The Van Wert County Courthouse

Thursday, May. 2, 2024

Council learns about Agenda 21, sirens

DAVE MOSIER/independent editor

Van Wert County Homeland Security/Emergency Management Director Rick McCoy holds up a NOAA weather radio during a presentation he gave Monday night to City Council on the city's tornado warning sirens. (Dave Mosier/Van Wert independent)

It was an informative night for Van Wert City Council, as members heard presentations on the United Nations’ Agenda 21, as well as an update on the city’s siren system from Van Wert County Emergency Management Director Rick McCoy.

Council also adopted legislation to place the aquatics center issue on the November ballot, as well as a measure to approve a cell phone tower lease and legislation approving the city’s annexation of property adjacent to the Kennedy-Kuhn implement dealership on Van Wert-Decatur Road. A public hearing has also been scheduled on a related zoning change request for that property.

The UN’s Agenda 21 initiative was the topic of discussion during a Judiciary and Annexation Committee meeting held prior to the regular City Council meeting.

Committee Chair Stan Agler led a discussion of the UN proposal, which includes nine general points:

  • Move citizens off private rural land and into high-density urban housing
  • Create vast wilderness areas as wildlife preserves
  • Reduce traffic congestion and fossil fuel use through creation of walking spaces in urban areas
  • Private business-government partnerships: “sustainable development.”
  • Make policy decisions based on the great good over individual freedoms
  • Reduce the world’s carbon footprint
  • Use bureaucracy to make decisions that override the legislative process
  • Increase taxes, fees and regulation
  • Introduce population control policies

The Rev. Keith Stoller, one of the founders of the local Heart Land Patriots group, noted that much of the Agenda 21 initiative could be put in place using federal funding as a carrot-and-stick to get local governments to agree. “When someone gives you money, it always comes with strings attached,” Stoller said. “We need to look at the motivation behind it.”

While Agler added that Council members need to be educated on Agenda 21, Law Director John Hatcher rightly noted that, although several presidents have signed the proposal, beginning with George H.W. Bush, the initiative has no legal standing in the U.S. because it is not a treaty or related legal agreement.

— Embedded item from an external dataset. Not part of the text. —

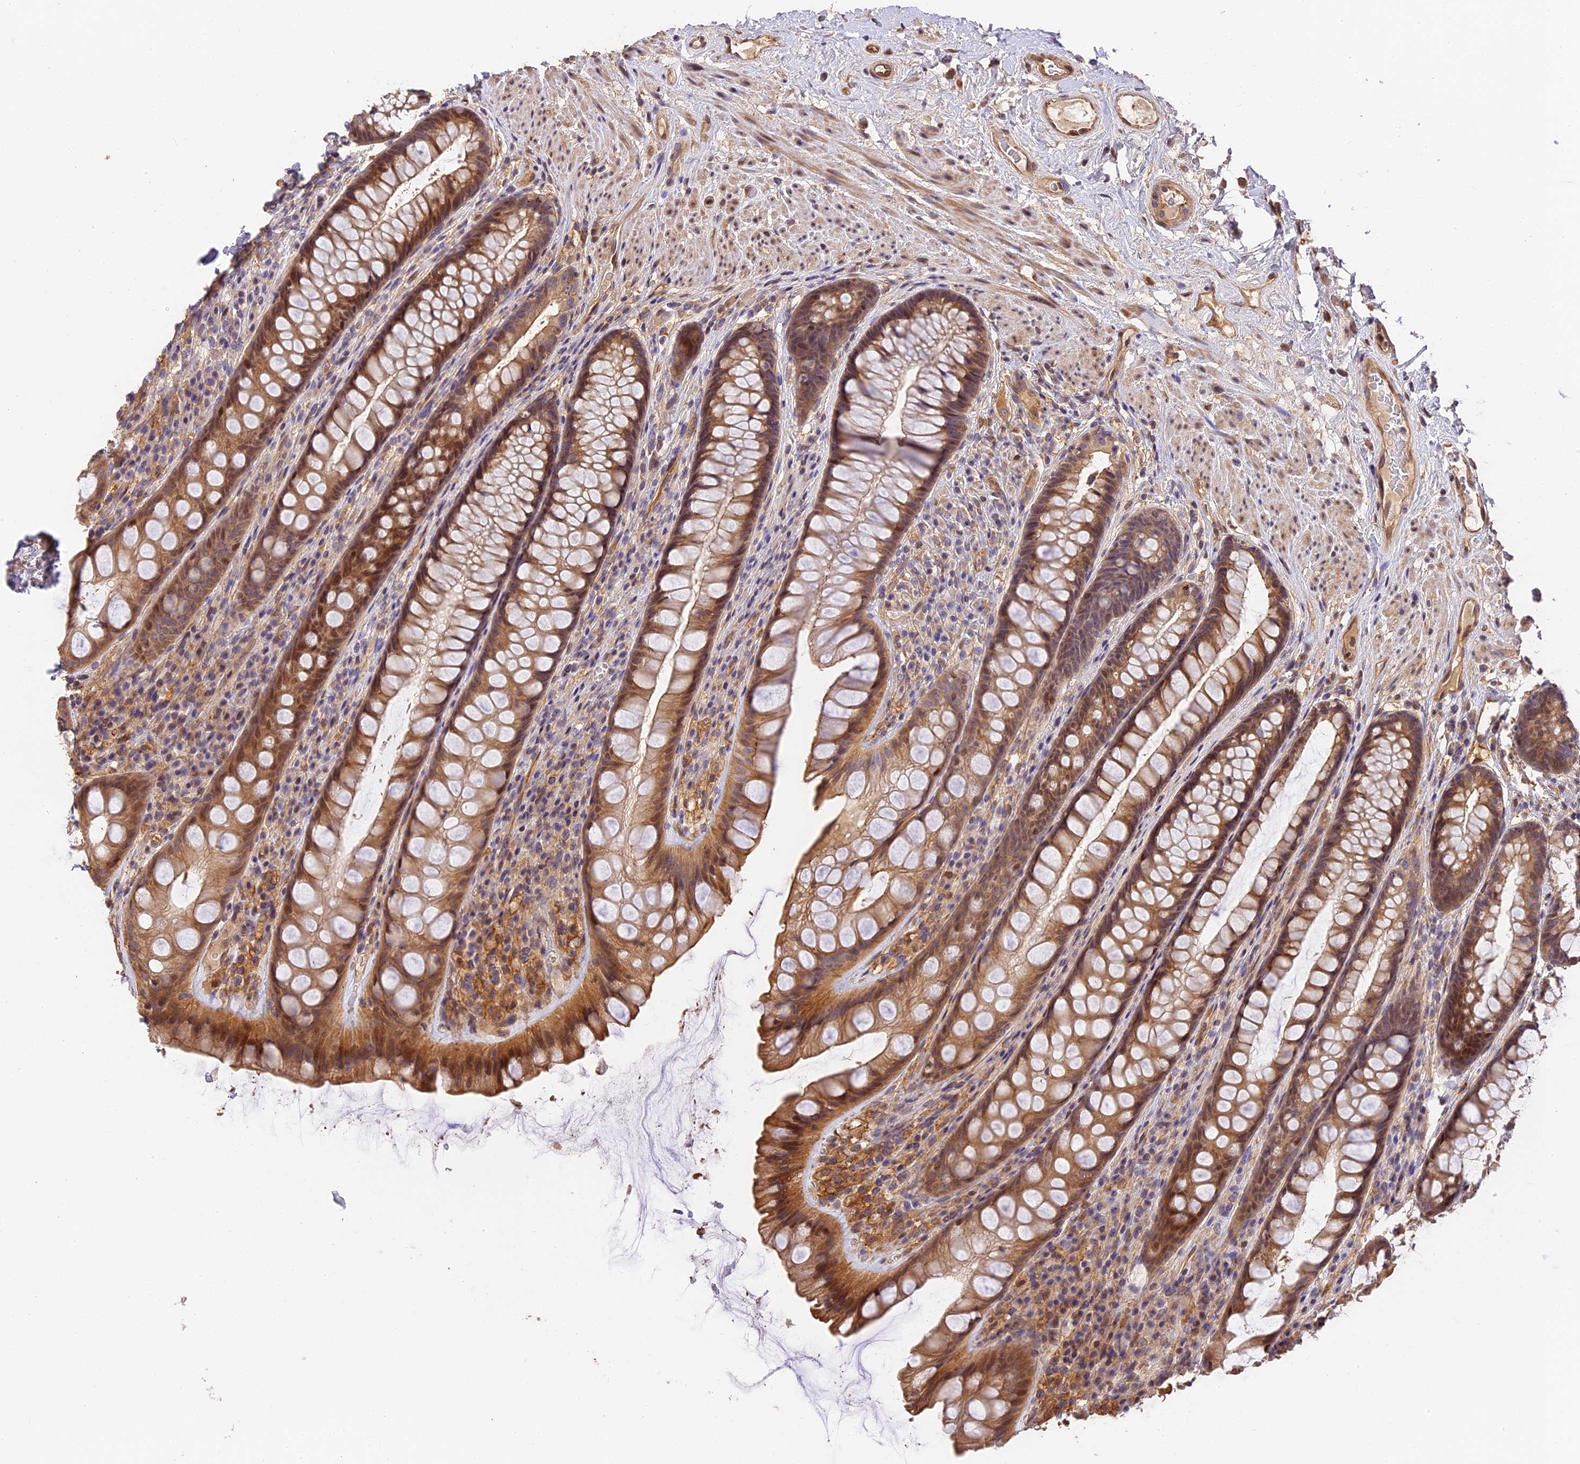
{"staining": {"intensity": "moderate", "quantity": ">75%", "location": "cytoplasmic/membranous,nuclear"}, "tissue": "rectum", "cell_type": "Glandular cells", "image_type": "normal", "snomed": [{"axis": "morphology", "description": "Normal tissue, NOS"}, {"axis": "topography", "description": "Rectum"}], "caption": "Rectum stained with a protein marker displays moderate staining in glandular cells.", "gene": "ARHGAP17", "patient": {"sex": "male", "age": 74}}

McCoy came to City Council to provide information on the city’s five tornado sirens, which are currently located at Jefferson Elementary School, Smiley and Jubilee parks, The Times-Bulletin office on Fox Road and at the Van Wert County Engineering Department’s building on Kear Road.

McCoy noted that some residents on the city’s east edge had complained that they could not hear a siren when the system was tested at 10 a.m. each Monday, nor could they hear sirens recently when a tornado warning was issued for the county.

McCoy said the problem was at Jefferson School, where the siren recently installed had developed a glitch that prevented it from sounding. That problem has been corrected, McCoy said, and urged city residents to call him at 419.238.1300 when they don’t hear a siren sound during Monday morning testing.

The EMA director did also note that tornado warning sirens are made to be heard outside as a warning to those outdoors to go inside for protection, not necessarily to be heard indoors. McCoy recommended that local residents obtain low-cost NOAA weather radios that are battery-driven and alert people when the National Weather Service issues severe weather advisories.

Also Monday, Council introduced and read for the first time legislation amending water and sewer fees.